(DOCUMENT SECTION begins)
The decision

Upper Tribunal
(Immigration and Asylum Chamber) Appeal Number: PA/06980/2018


Heard at Field House
Decision & Reasons Promulgated
On May 13, 2018
On 17 May, 2019




m r C A L





For the Appellant: Miss C Harris, Counsel, instructed by Nag Law Solicitors
For the Respondent: Mr L Tarlow, Senior Home Office Presenting Officer


1. The appellant, a Sri Lankan national, arrived in the United Kingdom as a student on October 19, 2010 and his leave was subsequently extended as a Tier 4 (General) Student on August 21, 2013, giving him leave to remain in that category until September 18, 2014. A subsequent application to extend that stay was rejected on April 9, 2015, as was an application for leave to remain on family and private life grounds.
2. On November 23, 2017 the appellant applied for asylum but this was refused by the respondent on May 23, 2018 under paragraph 339A HC 395.
3. The appellant appealed that decision under Section 82(1) of the Nationality, Immigration and Asylum Act 2002 on June 4, 2018. His appeal came before Judge of the First-tier Tribunal Higgins who in a decision dated February 1, 2019 dismissed the appellant's appeal on all grounds. In doing so the Judge accepted the appellant's account of events in Sri Lanka but concluded in paragraph [92] that he would no longer be of interest to the Sri Lankan authorities were he to return.
(DOCUMENT SECTION ends)
(DATASET EXTRACT begins)
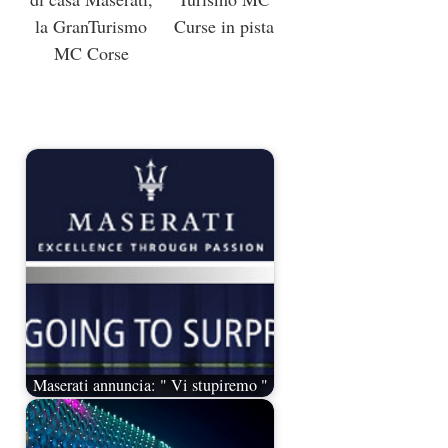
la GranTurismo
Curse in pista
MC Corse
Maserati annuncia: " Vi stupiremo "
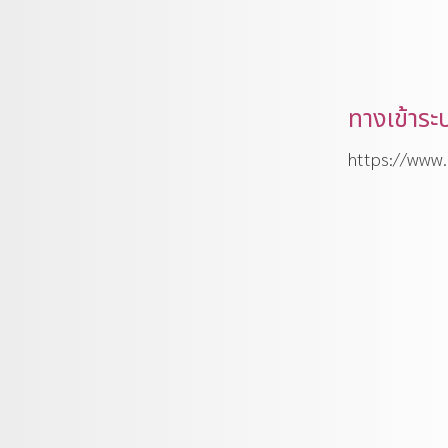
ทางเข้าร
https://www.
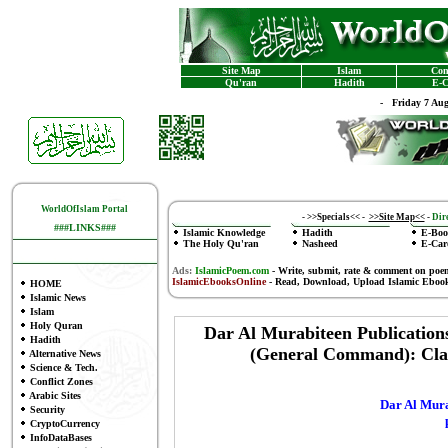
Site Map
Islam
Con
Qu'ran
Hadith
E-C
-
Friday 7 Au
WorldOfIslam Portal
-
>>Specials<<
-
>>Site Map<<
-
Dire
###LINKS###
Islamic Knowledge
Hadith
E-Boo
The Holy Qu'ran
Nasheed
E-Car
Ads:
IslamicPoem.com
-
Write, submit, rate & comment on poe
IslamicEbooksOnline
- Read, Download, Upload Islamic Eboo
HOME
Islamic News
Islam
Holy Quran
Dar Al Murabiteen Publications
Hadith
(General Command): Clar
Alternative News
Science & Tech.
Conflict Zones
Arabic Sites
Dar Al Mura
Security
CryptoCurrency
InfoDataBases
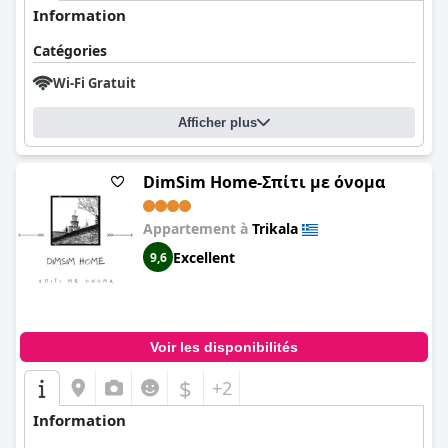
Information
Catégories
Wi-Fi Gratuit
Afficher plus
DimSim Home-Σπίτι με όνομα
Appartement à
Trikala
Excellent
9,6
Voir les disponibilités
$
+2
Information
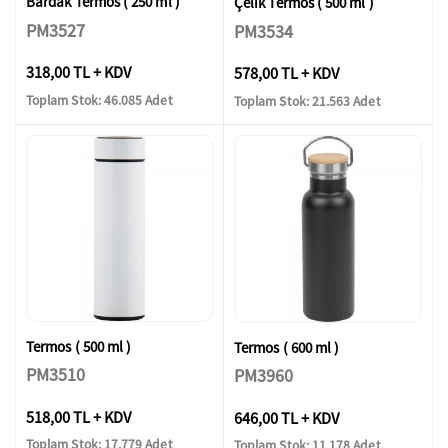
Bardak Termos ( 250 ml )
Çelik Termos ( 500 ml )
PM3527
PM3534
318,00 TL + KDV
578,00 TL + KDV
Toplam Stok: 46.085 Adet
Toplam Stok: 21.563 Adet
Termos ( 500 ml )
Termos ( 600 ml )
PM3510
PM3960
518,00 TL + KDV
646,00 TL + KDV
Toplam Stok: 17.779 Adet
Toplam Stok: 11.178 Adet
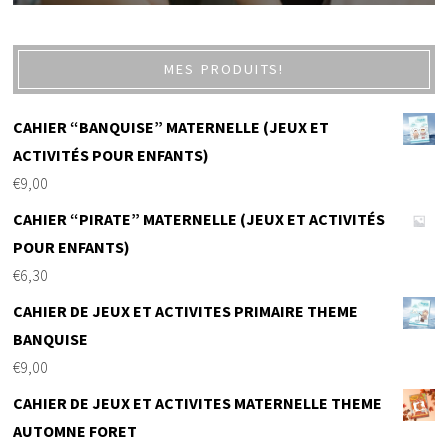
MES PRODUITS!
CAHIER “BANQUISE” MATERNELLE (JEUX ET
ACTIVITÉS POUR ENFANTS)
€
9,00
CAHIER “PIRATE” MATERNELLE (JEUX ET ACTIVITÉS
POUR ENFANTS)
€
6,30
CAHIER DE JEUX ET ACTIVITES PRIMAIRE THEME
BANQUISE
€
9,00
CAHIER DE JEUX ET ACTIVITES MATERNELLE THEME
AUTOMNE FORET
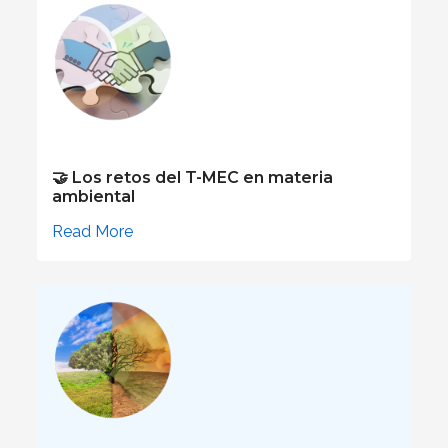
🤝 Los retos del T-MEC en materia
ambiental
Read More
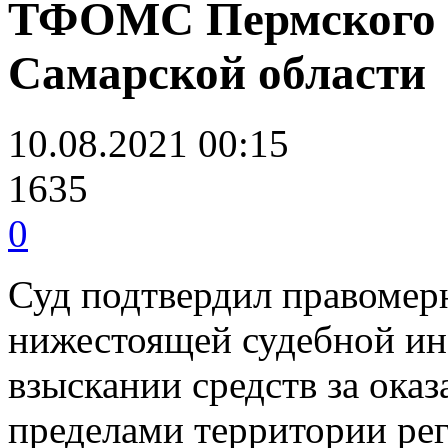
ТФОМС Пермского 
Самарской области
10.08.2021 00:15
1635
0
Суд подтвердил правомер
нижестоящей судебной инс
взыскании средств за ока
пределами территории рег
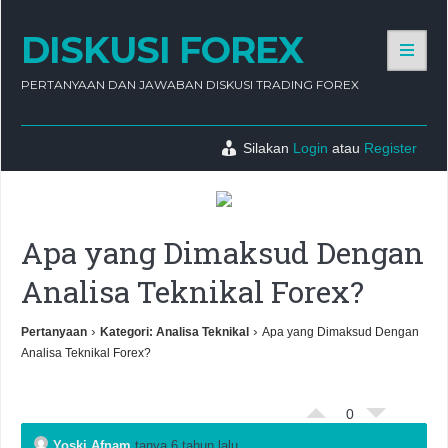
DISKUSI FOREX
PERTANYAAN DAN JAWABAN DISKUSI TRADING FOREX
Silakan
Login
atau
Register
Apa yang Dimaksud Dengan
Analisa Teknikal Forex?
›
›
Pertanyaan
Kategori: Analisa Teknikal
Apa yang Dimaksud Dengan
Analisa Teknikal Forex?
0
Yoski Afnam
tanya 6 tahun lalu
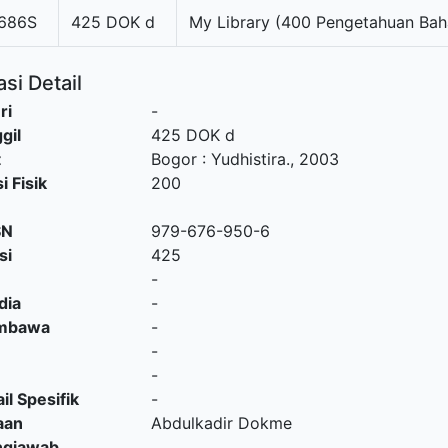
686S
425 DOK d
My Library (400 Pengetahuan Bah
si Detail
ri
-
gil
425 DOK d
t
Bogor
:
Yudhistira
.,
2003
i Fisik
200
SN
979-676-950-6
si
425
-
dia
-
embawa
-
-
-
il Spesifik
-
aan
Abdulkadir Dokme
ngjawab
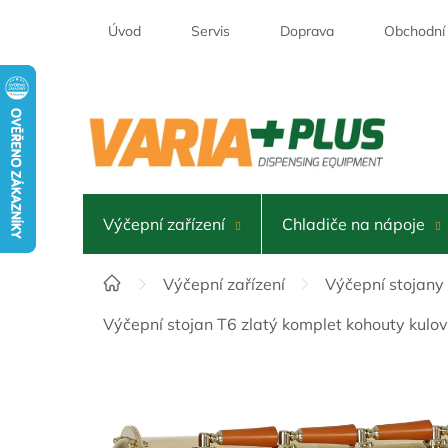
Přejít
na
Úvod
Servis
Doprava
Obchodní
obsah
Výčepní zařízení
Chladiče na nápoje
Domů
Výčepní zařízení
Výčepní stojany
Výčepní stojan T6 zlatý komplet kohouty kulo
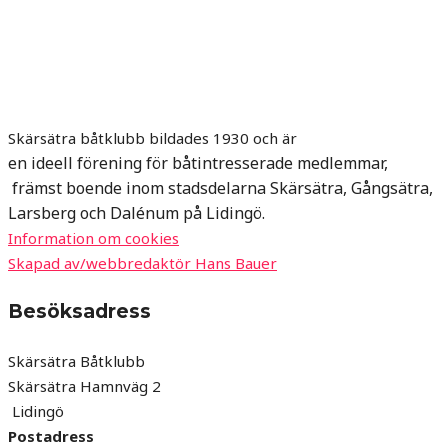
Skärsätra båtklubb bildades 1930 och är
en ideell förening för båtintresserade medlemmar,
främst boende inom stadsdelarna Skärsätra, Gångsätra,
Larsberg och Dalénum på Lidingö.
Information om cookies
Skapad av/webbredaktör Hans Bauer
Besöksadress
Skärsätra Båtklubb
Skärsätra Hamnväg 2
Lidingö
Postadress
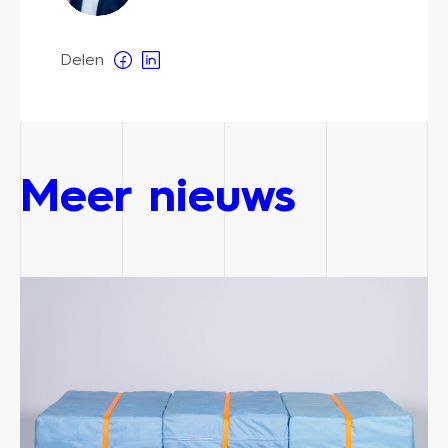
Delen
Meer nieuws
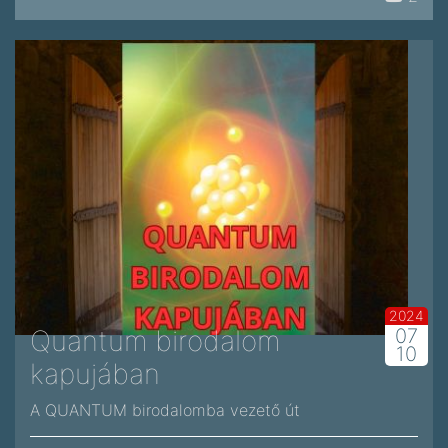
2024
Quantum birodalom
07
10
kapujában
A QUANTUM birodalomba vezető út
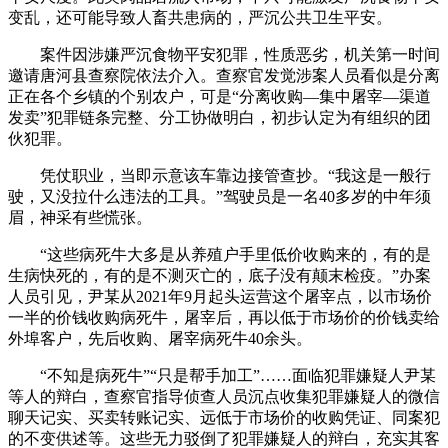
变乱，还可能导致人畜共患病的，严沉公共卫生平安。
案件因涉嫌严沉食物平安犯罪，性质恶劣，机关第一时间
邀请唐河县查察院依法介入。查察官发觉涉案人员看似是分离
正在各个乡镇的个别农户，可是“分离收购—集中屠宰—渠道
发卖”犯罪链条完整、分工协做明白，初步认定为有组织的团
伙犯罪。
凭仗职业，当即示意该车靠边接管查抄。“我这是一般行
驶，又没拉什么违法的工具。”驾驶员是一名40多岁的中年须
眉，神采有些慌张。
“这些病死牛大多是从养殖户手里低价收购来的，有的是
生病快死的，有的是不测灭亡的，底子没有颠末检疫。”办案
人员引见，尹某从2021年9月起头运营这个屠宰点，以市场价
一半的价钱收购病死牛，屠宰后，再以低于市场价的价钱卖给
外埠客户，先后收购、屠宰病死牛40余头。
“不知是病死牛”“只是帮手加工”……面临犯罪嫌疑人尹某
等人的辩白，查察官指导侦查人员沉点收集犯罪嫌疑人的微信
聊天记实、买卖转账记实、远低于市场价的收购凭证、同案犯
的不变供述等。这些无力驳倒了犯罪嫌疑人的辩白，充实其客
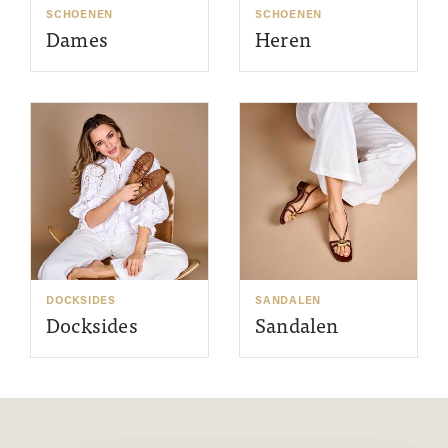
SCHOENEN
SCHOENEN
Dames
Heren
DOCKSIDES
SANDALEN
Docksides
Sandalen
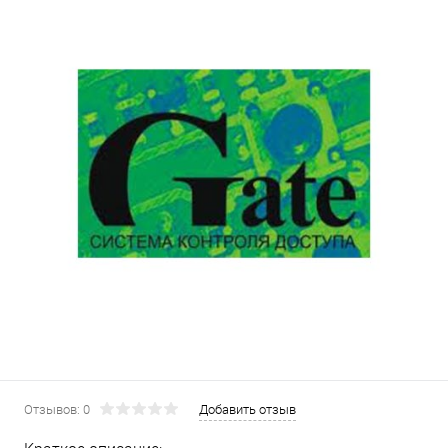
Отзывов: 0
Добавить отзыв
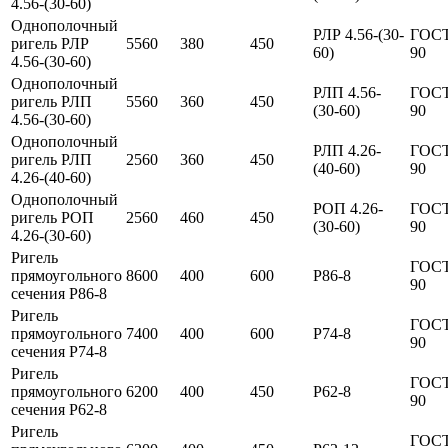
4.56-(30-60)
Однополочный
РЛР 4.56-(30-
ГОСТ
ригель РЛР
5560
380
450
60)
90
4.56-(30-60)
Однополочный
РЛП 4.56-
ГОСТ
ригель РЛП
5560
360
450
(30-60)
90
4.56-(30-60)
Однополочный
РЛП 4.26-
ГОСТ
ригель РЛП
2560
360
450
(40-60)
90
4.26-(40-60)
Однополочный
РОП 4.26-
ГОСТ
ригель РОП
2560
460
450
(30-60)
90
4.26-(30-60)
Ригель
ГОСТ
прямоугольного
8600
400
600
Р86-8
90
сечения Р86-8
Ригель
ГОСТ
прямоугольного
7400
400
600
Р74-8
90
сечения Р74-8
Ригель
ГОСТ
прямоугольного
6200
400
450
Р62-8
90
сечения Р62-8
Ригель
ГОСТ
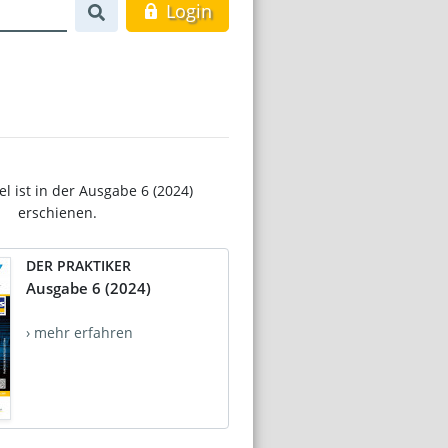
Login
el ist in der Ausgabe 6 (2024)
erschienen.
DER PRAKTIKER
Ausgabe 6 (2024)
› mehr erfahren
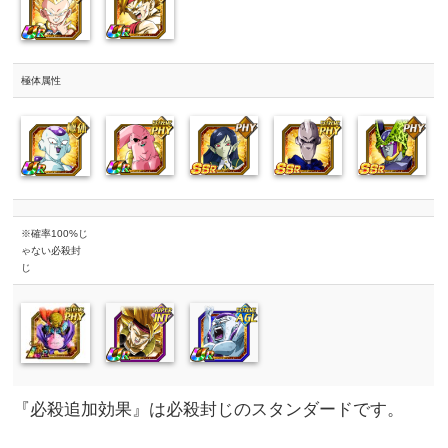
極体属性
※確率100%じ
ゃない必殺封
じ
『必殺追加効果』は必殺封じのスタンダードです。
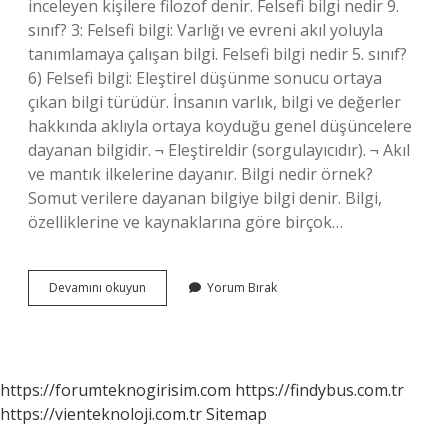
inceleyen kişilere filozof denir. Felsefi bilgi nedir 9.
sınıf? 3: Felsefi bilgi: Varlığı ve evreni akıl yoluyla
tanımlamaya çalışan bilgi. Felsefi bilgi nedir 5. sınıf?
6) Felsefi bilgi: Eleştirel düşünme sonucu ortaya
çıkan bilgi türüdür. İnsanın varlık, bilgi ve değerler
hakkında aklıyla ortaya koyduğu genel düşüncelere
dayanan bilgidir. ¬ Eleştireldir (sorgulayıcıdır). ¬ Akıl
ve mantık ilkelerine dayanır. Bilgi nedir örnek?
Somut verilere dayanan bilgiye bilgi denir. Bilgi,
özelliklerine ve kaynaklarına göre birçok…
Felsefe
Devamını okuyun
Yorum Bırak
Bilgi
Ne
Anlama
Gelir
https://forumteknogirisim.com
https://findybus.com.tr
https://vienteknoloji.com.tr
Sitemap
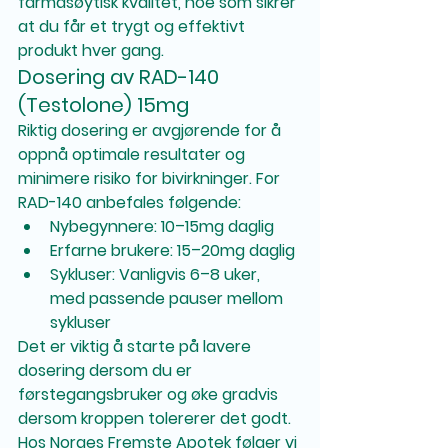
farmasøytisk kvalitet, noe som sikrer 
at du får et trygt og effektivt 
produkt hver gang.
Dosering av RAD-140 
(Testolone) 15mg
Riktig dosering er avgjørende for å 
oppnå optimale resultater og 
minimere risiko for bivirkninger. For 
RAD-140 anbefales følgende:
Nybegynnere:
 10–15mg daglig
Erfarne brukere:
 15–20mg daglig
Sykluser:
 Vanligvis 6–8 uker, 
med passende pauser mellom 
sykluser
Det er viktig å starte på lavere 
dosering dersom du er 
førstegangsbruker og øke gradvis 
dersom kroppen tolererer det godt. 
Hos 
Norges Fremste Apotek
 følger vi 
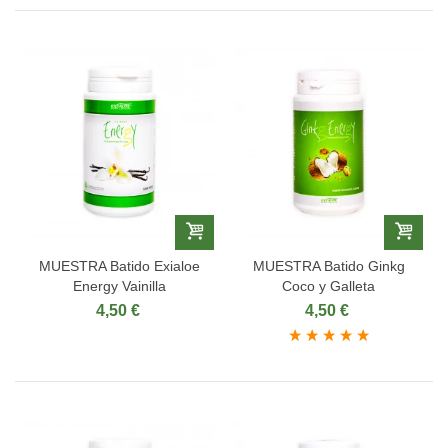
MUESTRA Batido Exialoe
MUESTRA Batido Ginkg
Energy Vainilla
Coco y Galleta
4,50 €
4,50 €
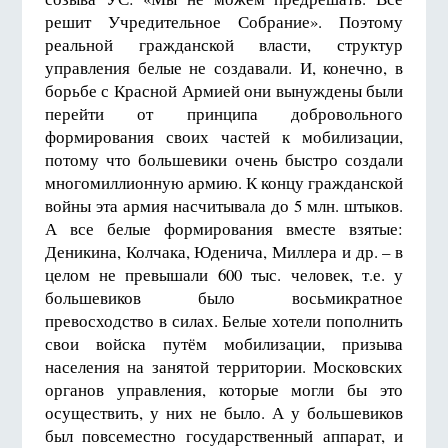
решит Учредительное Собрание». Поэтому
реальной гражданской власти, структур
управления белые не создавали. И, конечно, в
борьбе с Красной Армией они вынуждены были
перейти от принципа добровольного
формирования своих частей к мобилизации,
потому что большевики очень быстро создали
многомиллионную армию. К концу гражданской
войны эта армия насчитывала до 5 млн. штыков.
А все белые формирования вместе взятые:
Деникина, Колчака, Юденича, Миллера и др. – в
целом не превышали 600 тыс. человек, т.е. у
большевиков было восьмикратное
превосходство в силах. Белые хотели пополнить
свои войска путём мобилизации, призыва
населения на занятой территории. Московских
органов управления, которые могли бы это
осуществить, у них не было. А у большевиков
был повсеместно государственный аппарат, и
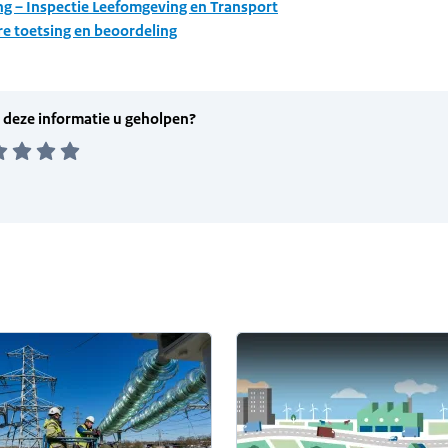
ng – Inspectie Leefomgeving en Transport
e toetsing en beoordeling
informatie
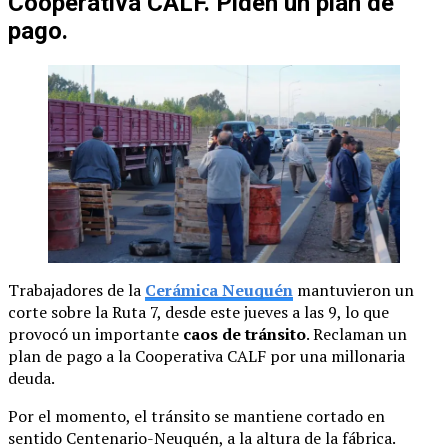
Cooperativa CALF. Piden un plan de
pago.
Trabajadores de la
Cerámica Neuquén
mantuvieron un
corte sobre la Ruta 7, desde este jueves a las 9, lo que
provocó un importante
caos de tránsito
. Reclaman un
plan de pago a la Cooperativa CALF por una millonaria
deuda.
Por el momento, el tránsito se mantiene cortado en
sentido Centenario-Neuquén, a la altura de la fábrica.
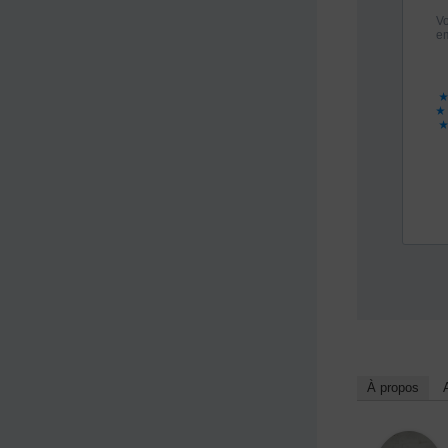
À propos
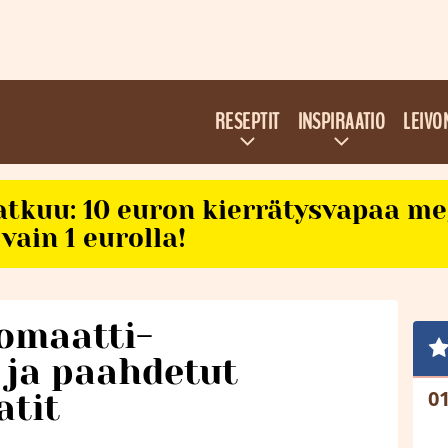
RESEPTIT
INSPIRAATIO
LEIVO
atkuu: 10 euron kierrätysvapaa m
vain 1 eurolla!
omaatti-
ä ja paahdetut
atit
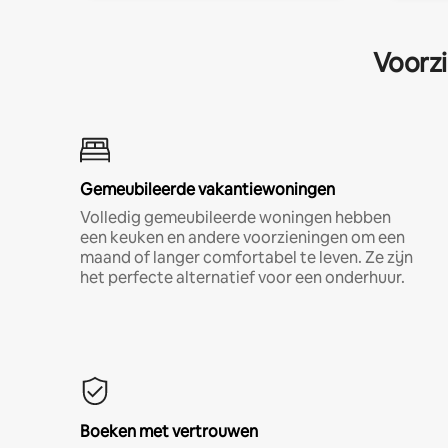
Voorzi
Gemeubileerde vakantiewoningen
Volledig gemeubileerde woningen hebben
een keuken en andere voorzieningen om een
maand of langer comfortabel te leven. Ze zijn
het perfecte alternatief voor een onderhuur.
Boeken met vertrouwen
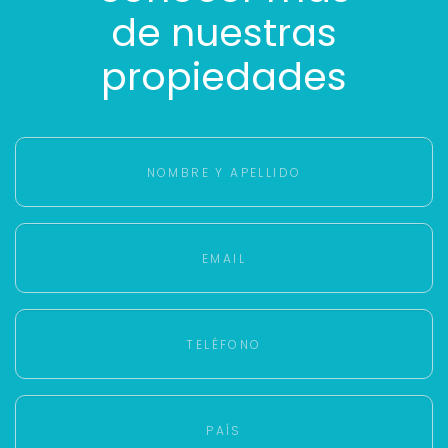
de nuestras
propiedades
(DATASET EXTRACT ends)
§ WHAT YOU SHOULD DO
Answer these questions about the tribunal decision:
(a) On what date did the respondent refuse the appellant's asylum application?
(b) Which First-tier Tribunal judge dismissed the appellant's appeal?
(c) Who appeared for the respondent?

§ YOUR SOLUTION
(a) May 23, 2018
(b) Judge Higgins
(c) Mr L Tarlow, Senior Home Office Presenting Officer